三郎本来就带着糖防止万一的,一听他们果然想吃糖,就开始发了:“来来来,喜欢什么味的自己挑……”
冷眼旁观的几个宗三左文字目瞪口呆。
“那个魔王平日里竟然是这种画风吗……”
“早跟你们说了,织田信长其实很体贴,不然也不会因为家臣的劝谏就封存我们了……如果不是顾虑家臣的心情,哼……”
“但因为他的缘故,在本能寺里被烧……”
本丸的义元倒是在就想开了:“因为喜爱所以才带着我们一起去的本能寺啊,其他刀剑还没这个机会呢……被烧只是运气不好,身为爱刀就是比普通的刀剑更容易出事。”
其他宗三左文字都觉得好像有点道理。
也是,看看被送人的压切,再看看被用到有十八处缺口的实休光忠……当织田信长的爱刀真是风险很大,但即使如此,只要能被冠上爱刀的称号,他们也不后悔吧。
宗三左文字们陷入了沉思。
三郎已经跟不动行光们聊起来了:“……时政那边还跟我说你们都很难搞,这不是挺好的嘛。”

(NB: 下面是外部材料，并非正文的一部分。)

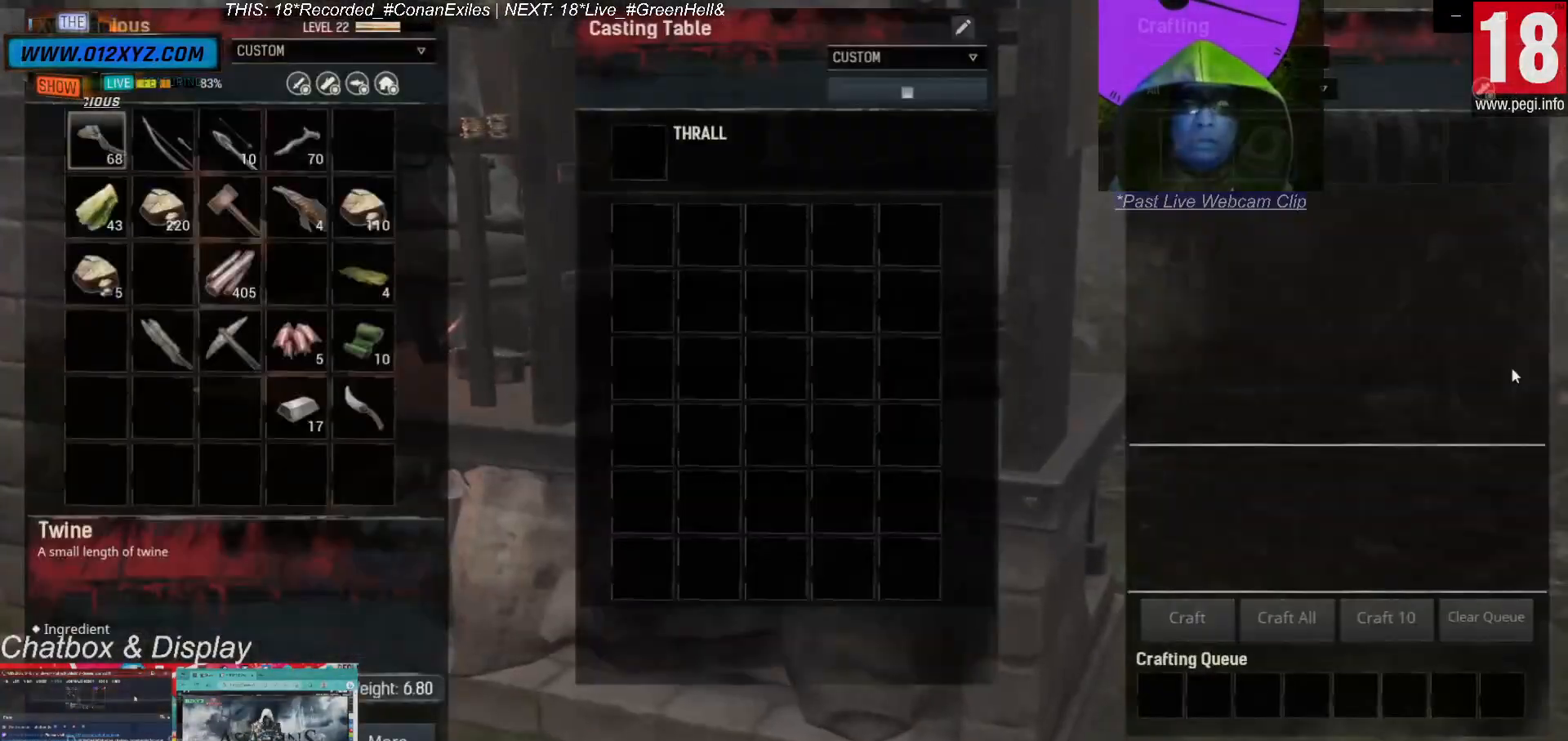
{"keys": [], "mouse": [], "events": []}
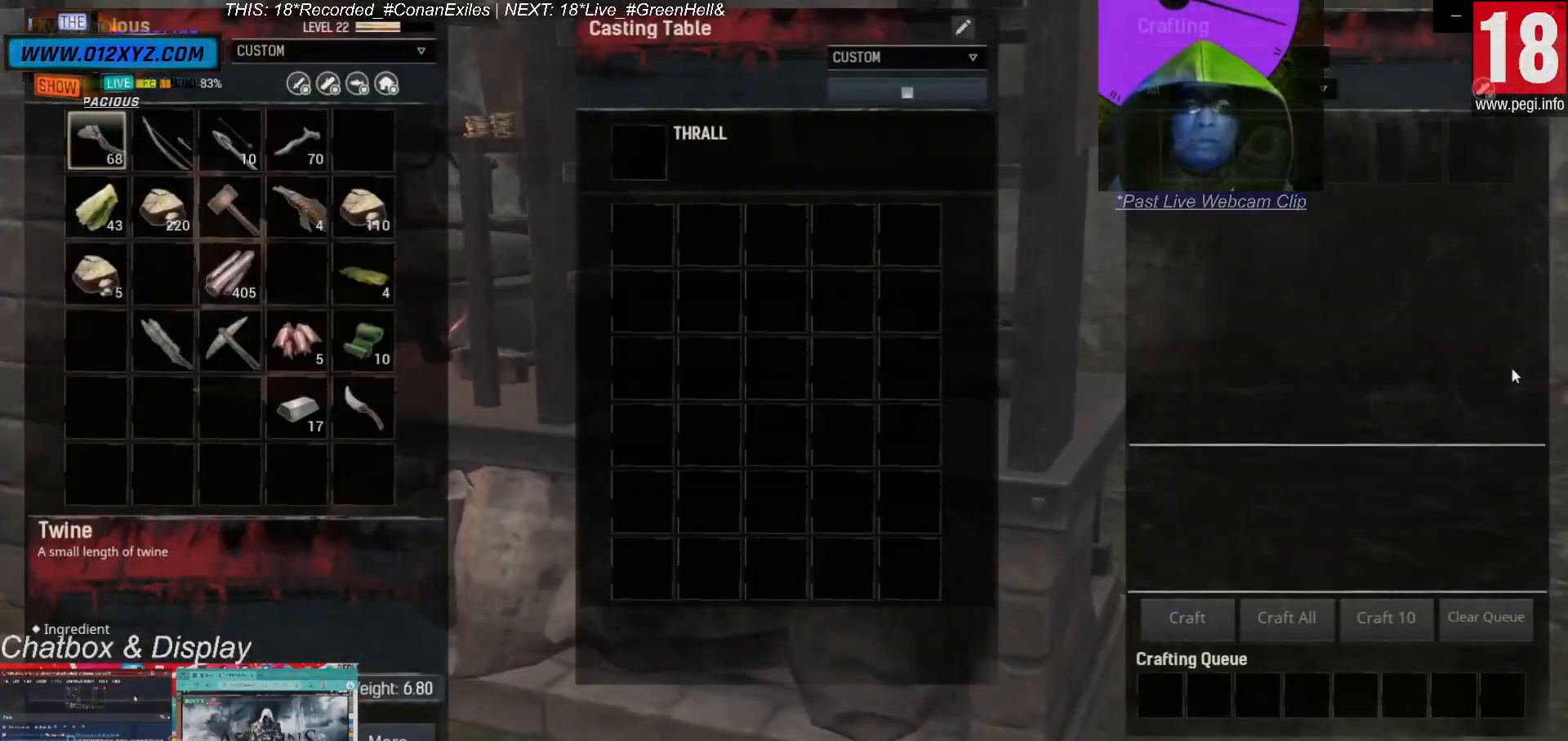
{"keys": [], "mouse": [], "events": []}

不动行光们当场发誓会好好工作,之前都是时政误会了他们。
“说起来,那两个问题你们写好了吗?”
不动行光们表情瞬间就僵硬了。
三郎一看就懂:“啊……理解,理解,不喜欢写东西嘛,我也是这样啊!以前就觉得那些文件看起来好烦啊,啰啰嗦嗦的写不到重点,但让我自己去写还写不出那么多呢,这种时候我就……”
“三郎。”明智光秀无奈地阻止三郎揭自己的短。
“……唔,总之加油写吧。”三郎若无其事地略过了这个话题,“晚饭想吃什么?”
看到这个奇怪的家伙轻易地就能改变织田信长的想法,还直接叫的名字而不是主公,不动行光们都用狐疑的视线打量着明智光秀,心里总觉得这感觉很熟悉,但一时想不起来。
注意到他们视线的明智光秀心中其实有点欣慰。
不动行光跟兰丸有点像啊,在三郎相关的事上格外敏锐……虽然比不上药研藤四郎和压切长谷部的工作能力,但他对三郎的忠诚却是最毋庸置疑的。
不动行光们围着三郎叽叽喳喳地说话,本丸的不动行光觉得自己反正有的是机会,就不跟这些可怜的自己抢了,所以反而坐到了角落去。